Meyerson no doubt got his inspiration from this exchange:
Laurel, Md.: I realize you're a reporter, not an activist, so you're not going to take a stand on this, but this illustrates to me the outright hypocrisy of the Republican party: They long for a return of the family-orientation of the post-war period (roughly 1950-65) while rejecting the economic leveling that made it possible. The fact that the period experienced a record marriage rate and baby boom is inextricably tied up with its job security. When a sensible person decides whether to start a family, "do I have reasonable expectation of steady income for 20 years" is an important datum, but today's Republican party wants a free-agent economy that discourages family formation and community roots. I strongly suspect their "pro-family" orientation is just a cover for the fact that they know their economic priorities are bad for families and communities, so "if the people had family values, poverty wouldn't cause crime" is how they escape responsibility.Note carfully that Harden takes great pains to say that the long downward slide in marriage with kids coincides with the rise in income inequliaty but that it is a correlation, not a causation.
Blaine Harden: Partisan politics aside, I think it is fascinating that marriage with kids became the overwhelming norm in the U.S. after World War II, during a phenomenal time of widespread prosperity -- and that marriage with kids has gone into a long downward slide that roughly coincides with the rise of income inequality. This is a subject that deserves a lot of research. There are some other factors are work, however, in the relative decline in the U.S. of households occupied by parents with kids.
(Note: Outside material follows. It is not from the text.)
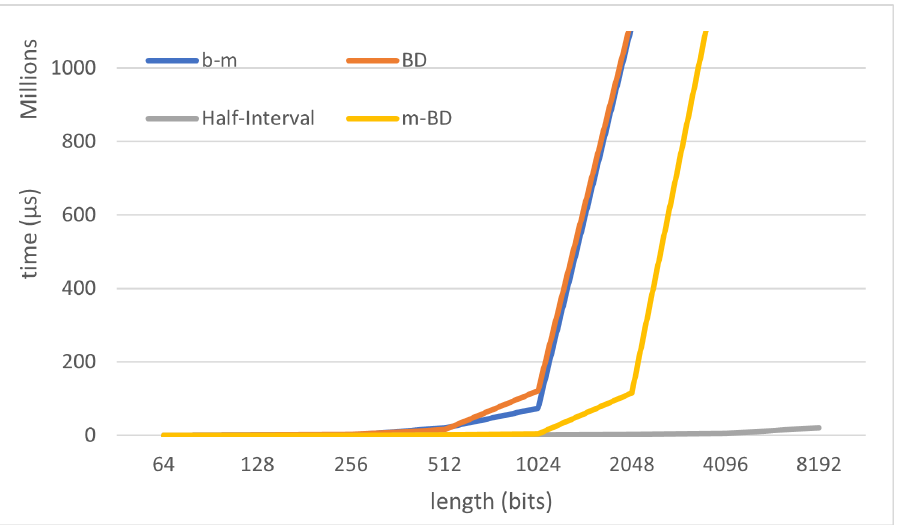
Figure 5. Comparison between the algorithms in the LC calculation for all the possible GSS-sequences of a given length (m-BD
Most important, are demographic trends -- people living longer (so they raise kids who leave and occupy empty-nester households) and the increasing age at which people marry (from the low 20s to the high 20s).
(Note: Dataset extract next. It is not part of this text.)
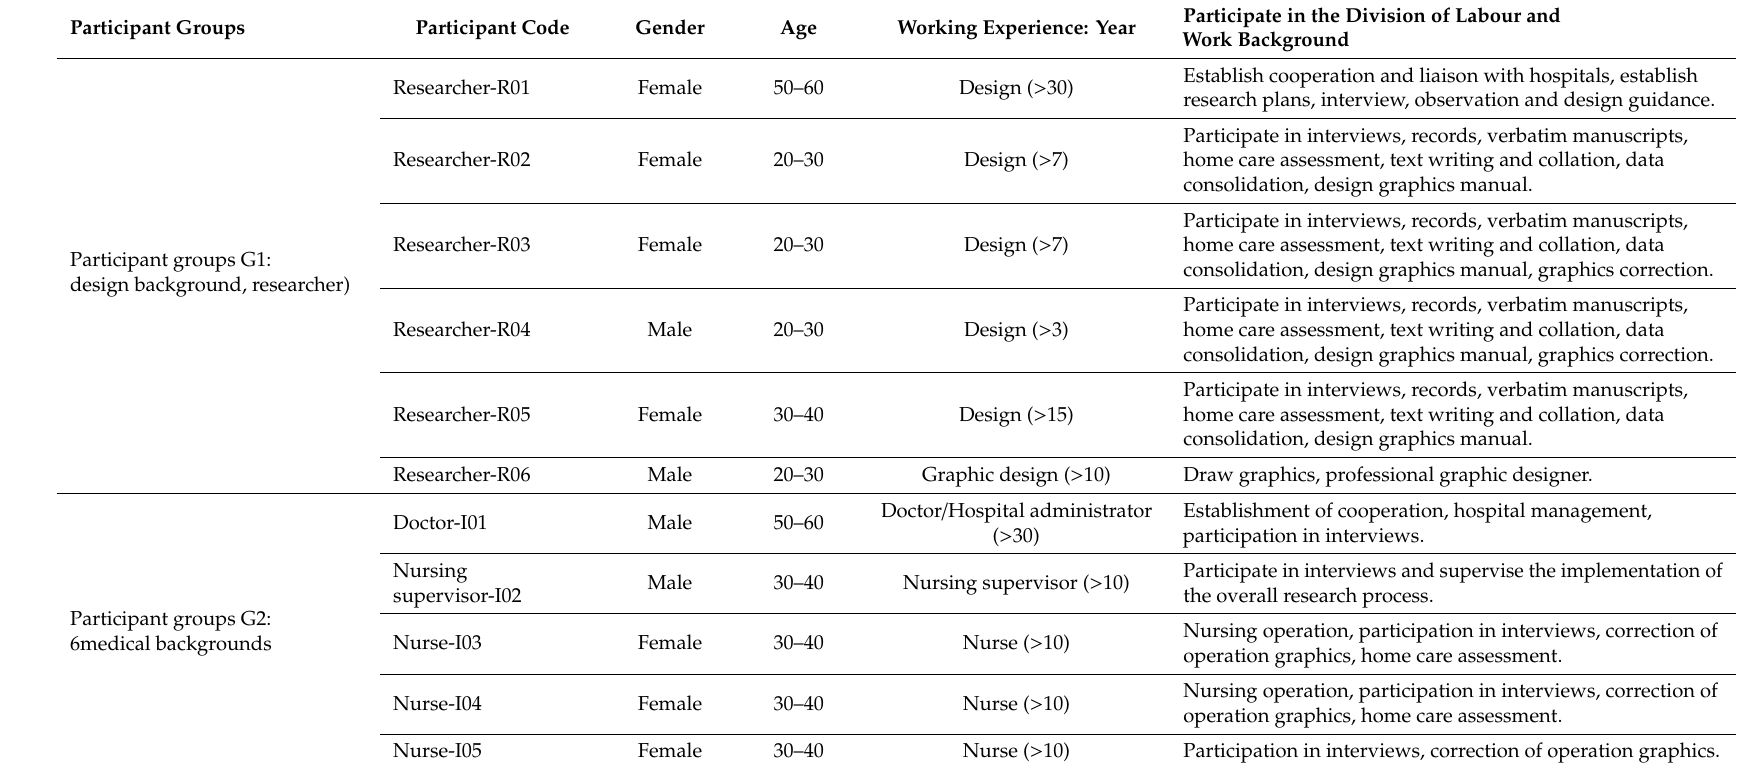
Table 1. Interview participants’ background and research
But Meyerson takes hold of the "GOP Policies are bad" meme and runs with it. Noting that the GOP favors policies that lead to poor family struggles, Meyerson writes:
Yet the very conservatives who marvel at the efficiency of our new, more mobile economy and extol the "flexibility" of our workforce decry the flexibility of the personal lives of American workers. The right-wing ideologues who have championed outsourcing, offshoring and union-busting, who have celebrated the same changes that have condemned American workers to lives of financial instability, piously lament the decline of family stability that has followed these economic changes as the night the day.But again, the premise of this argument is that economic policies are affecting the marrigage habits of people.
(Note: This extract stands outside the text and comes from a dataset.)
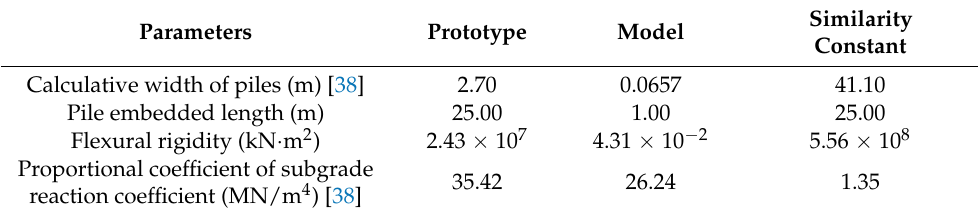
Similarity Constant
American conservatism is a house divided against itself. It applauds the radicalism of the economic changes of the past four decades -- the dismantling, say, of the American steel industry (and the job and income security that it once provided) in the cause of greater efficiency. It decries the decline of social and familial stability over that time -- the traditional, married working-class families, say, that once filled all those churches in the hills and hollows in what is now the smaller, post-working-class Pittsburgh.
Perhpas another demographic trend to look at is the number of younger adults, those in their 20's and early 30's who came of age in the late 1980's who come from divorced parents. Harden hints at this being a problem, that the children of the 60's and 70's were far more likely to divorce than the parents of the 40's and 50's and those failed marriages painted a different picture for today's marrying cohorts. Meyerson does not ascribe any credence, indeed does not even mention, that failed marriages of people who grew up in the 60's could be having an echo effect now.
If a young couple, currently cohabitating, sees that their parents struggled and quit their marriage, there is little incentive for them to atempt a marriage, despite the strong relationship and financial benefits of marriage. People in the 1980's were not getting divorced because of Reagan's economic policies, there were getting divorced because in the 1980's it was acceptable to do so. Divorce was for people who were unhappy or wanted something else other than marriage and it didn't matter one whit whether their children were impacted. Indeed the selfishness of children of teh 60's, who are still quite selfish, is probably greater predictor of whether their own children will marry or not.
Harden, to his credit notes that much more study should be done on this subject and I agree. Meyerson just wants to blame Reagan and the GOP, maybe he would do better to take a little harder look at his inspiration.